Validation de l’efficacité dans la meilleure indication

Cette étude est particulièrement intéressante car elle valide l’efficacité d’un traitement anti-ostéoporotique chez des femmes qui actuellement ne sont pas concernées par les traitements dans les recommandations, comme dans les autorisations de mise sur le marché de ces médicaments.

De plus, le traitement par le zoledronate IV est efficace même en étant administré tous les 18 mois dans cette étude, alors que dans son autorisation actuelle, dans l’ostéoporose, le délai d’administration est de 12 mois. Il semble donc nécessaire de rediscuter la fréquence d’administration de cette molécule pour passer à 18 mois d'intervalle entre les perfusions.

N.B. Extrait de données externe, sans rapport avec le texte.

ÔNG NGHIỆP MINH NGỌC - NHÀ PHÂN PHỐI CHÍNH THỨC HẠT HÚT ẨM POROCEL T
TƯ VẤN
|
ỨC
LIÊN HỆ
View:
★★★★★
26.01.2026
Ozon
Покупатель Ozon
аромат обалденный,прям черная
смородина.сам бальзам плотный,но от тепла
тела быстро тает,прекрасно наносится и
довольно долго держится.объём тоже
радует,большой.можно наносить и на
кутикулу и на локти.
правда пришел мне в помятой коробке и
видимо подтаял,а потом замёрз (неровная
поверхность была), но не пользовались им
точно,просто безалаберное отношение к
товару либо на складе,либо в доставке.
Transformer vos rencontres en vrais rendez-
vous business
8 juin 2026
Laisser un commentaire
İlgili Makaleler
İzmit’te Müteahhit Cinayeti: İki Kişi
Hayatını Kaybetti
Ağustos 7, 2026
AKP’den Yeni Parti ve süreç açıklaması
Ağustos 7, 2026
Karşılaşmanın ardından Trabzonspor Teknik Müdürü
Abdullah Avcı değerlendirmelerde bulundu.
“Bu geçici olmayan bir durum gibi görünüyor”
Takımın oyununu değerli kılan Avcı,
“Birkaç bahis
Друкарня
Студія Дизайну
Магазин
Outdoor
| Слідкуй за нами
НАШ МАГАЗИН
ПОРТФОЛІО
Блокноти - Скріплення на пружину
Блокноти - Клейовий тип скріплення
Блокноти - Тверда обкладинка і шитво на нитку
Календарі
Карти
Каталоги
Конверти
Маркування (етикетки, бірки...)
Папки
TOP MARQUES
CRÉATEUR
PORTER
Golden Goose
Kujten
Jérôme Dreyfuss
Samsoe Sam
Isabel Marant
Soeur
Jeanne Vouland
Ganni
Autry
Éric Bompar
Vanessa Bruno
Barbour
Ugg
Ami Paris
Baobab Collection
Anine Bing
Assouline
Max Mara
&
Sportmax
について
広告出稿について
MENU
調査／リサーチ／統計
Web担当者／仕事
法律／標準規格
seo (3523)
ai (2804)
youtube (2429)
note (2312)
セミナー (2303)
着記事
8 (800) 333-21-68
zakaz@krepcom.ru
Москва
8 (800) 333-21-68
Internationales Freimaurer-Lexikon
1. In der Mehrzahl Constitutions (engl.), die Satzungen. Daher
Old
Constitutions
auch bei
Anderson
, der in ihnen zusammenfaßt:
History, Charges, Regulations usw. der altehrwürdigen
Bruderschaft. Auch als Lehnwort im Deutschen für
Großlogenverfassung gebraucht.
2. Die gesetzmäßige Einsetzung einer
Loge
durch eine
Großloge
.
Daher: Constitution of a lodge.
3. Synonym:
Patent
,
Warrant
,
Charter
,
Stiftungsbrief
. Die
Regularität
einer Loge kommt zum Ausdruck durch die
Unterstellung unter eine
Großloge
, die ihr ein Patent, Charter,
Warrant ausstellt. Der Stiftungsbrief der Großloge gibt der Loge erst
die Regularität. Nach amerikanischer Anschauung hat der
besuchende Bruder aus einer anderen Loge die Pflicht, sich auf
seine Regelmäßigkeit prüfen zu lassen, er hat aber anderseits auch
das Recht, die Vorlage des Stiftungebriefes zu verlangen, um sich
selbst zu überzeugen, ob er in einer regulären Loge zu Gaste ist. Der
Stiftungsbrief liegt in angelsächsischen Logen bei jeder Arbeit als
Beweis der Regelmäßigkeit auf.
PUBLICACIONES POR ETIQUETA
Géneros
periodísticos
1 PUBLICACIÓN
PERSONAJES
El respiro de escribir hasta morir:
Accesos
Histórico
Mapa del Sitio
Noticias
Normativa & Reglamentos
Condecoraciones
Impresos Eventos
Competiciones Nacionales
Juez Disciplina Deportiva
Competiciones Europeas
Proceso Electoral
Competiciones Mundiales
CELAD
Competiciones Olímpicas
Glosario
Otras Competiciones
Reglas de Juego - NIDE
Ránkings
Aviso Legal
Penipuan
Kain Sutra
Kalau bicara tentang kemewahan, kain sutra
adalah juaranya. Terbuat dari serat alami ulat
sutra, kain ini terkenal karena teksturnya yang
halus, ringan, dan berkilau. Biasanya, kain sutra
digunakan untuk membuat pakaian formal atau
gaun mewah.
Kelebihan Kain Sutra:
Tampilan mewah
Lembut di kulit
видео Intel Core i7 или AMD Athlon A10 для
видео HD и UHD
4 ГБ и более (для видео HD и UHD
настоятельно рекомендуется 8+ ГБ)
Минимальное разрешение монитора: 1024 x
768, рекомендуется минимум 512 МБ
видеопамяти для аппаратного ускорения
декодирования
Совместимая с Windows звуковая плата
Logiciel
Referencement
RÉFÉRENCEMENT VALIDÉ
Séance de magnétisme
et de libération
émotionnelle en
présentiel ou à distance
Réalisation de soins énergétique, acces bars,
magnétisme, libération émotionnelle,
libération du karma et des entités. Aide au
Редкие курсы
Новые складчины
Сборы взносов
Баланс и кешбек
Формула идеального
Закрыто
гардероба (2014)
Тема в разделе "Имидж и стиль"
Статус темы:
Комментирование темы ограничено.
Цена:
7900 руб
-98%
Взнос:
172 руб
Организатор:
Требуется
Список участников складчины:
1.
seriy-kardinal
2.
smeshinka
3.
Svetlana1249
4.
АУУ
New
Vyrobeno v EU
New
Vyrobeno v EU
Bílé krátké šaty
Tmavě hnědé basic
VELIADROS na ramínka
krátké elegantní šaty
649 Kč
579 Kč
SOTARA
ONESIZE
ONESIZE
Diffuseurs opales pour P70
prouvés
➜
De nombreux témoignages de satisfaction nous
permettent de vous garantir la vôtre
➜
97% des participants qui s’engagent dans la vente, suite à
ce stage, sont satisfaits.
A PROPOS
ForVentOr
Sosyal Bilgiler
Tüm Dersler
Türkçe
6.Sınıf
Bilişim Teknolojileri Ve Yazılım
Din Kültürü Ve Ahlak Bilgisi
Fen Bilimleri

Cette étude valide donc les observations cliniques de nombreux médecins cliniciens qui reconnaissaient cette efficacité plus prolongée que celle de l’AMM, d’autant que d’autres études démontrent que l’effet sur le remodelage osseux peut se prolonger jusqu’à 5 ans.

Une belle étude sur 6 ans

Un grand coup de chapeau aux chercheurs qui ont réalisé cette étude et montrent qu’il est possible de faire des études de très bonne qualité pendant 6 ans (96% et 97% des malades encore suivis dans l'étude à son terme !).

Ils ont, en plus, apporté d’autres renseignements intéressants en analysant tous les effets secondaires. Ceux-ci sont consistants avec ce que l’on peut voir dans d’autres études avec les bisphosphonates et le zolédronate, avec cependant une moindre fréquence des cancers (significative) et une tendance à une moindre fréquence des accidents vasculaires. Ils observent 3 morts subites dans le groupe zolédronate au lieu d’une sous placebo : étant donné la rareté de l’événement, ce dernier chiffre peut être lié à une anomalie statistique.

Par contre, pour les autres différences, les études précédentes, sans être toujours significatives étaient déjà en faveur d’un effet bénéfique de certains bisphosphonates sur la survenue de cancers et des événements cardiovasculaires et la réduction de la mortalité. Ces 2 morts subites en plus peuvent être liés au hasard mais doivent nous rappeler de bien vérifier que le métabolisme vitamino-calcique est équilibré avant de réaliser la première perfusion (par un bilan phosphocalcique systématique).

Au final, quitte à vouloir prévenir les fractures, autant utiliser ces traitements anti-ostéoporotiques disponibles actuellement (anti-résorbeurs) avant la survenue de la première fracture de fragilité et ne pas se contenter de prévenir la récidive de fracture. Quand on dispose d’un traitement efficace, la survenue d’une seule fracture de fragilité est, du point de vue médical, un échec.